On July 22, both the New York Conservative Party, and the New York Working Families Party, filed lawsuits in New York state courts to save fusion. Specifically, both lawsuits charge that the state legislature exceeded its authority when it empowered an unelected commission to decide whether to abolish fusion or not. The unelected commission was set up to draw up a plan for public funding for candidates for state office. The legislature gave it the power to impose a plan. Included in the commission’s power is whether or not to ban fusion.
Back in 1912, the New York state courts ruled that the State Constitution protects fusion. However, the Constitution has changed considerably since then.

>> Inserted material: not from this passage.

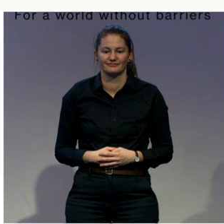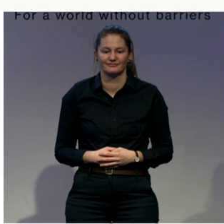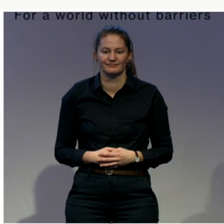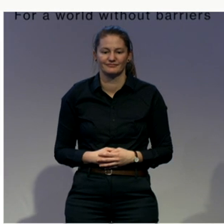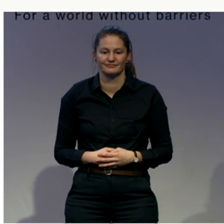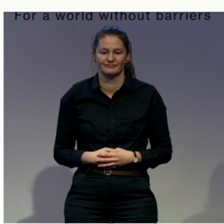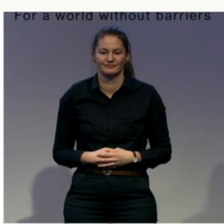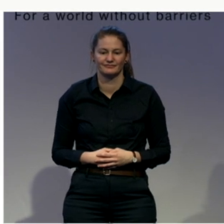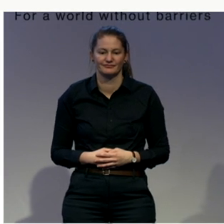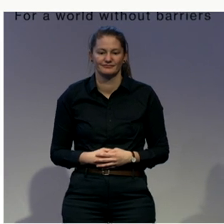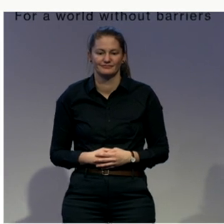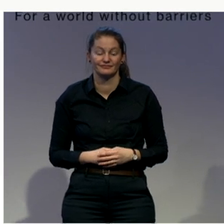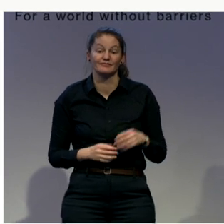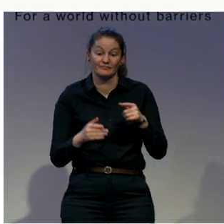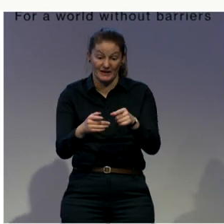case, no,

UPDATE: here is the Working Families Party Complaint . Hurley v Public Campaign Finance & Election Commission, filed in Niagara County Supreme Court.
So, it appears that the true issue is to restrict public funding of candidates
One more subversion of the RFG in 4-4 by the robot RED communist Donkey gerrymander oligarchs in NYS –
UN-elected hacks having State legislative POWER.
How many more UN-elected *commissions* – to do away with elections, courts, etc ???
How many seconds to Civil WAR II – in NY, MI, FL, TX, NC, VA, etc. ???
PR and AppV and TOTSOP.
No, Walter, the true primary purpose of the commission is to implement public funding. The excuse for giving the commission power over fusion is that supposedly it will be easier to implement public funding without fusion. But that is not convincing. Connecticut has public funding for state office and Connecticut has fusion.
New York has limits on how much a party can spend for its nominees, so fusion helps increase resources available. You might see an ad saying “This message paid for by the New York State Republican Party” and a few minutes late, the same ad saying “This message paid for by the New York State Conservative Party.”
Fusion is how minority parties maintain a chance at defeating the machine. Frankly, no Republican stands a chance in New York without the cross-endorsement of the Conservative party. the power to give or withhold that endorsement creates more distinct, more sharply different parties, instead of all of them being progressive (see Rockefeller, Nelson.) That provides the voters with more of a choice — especially now that the Libertarian Party is also ballot-qualified.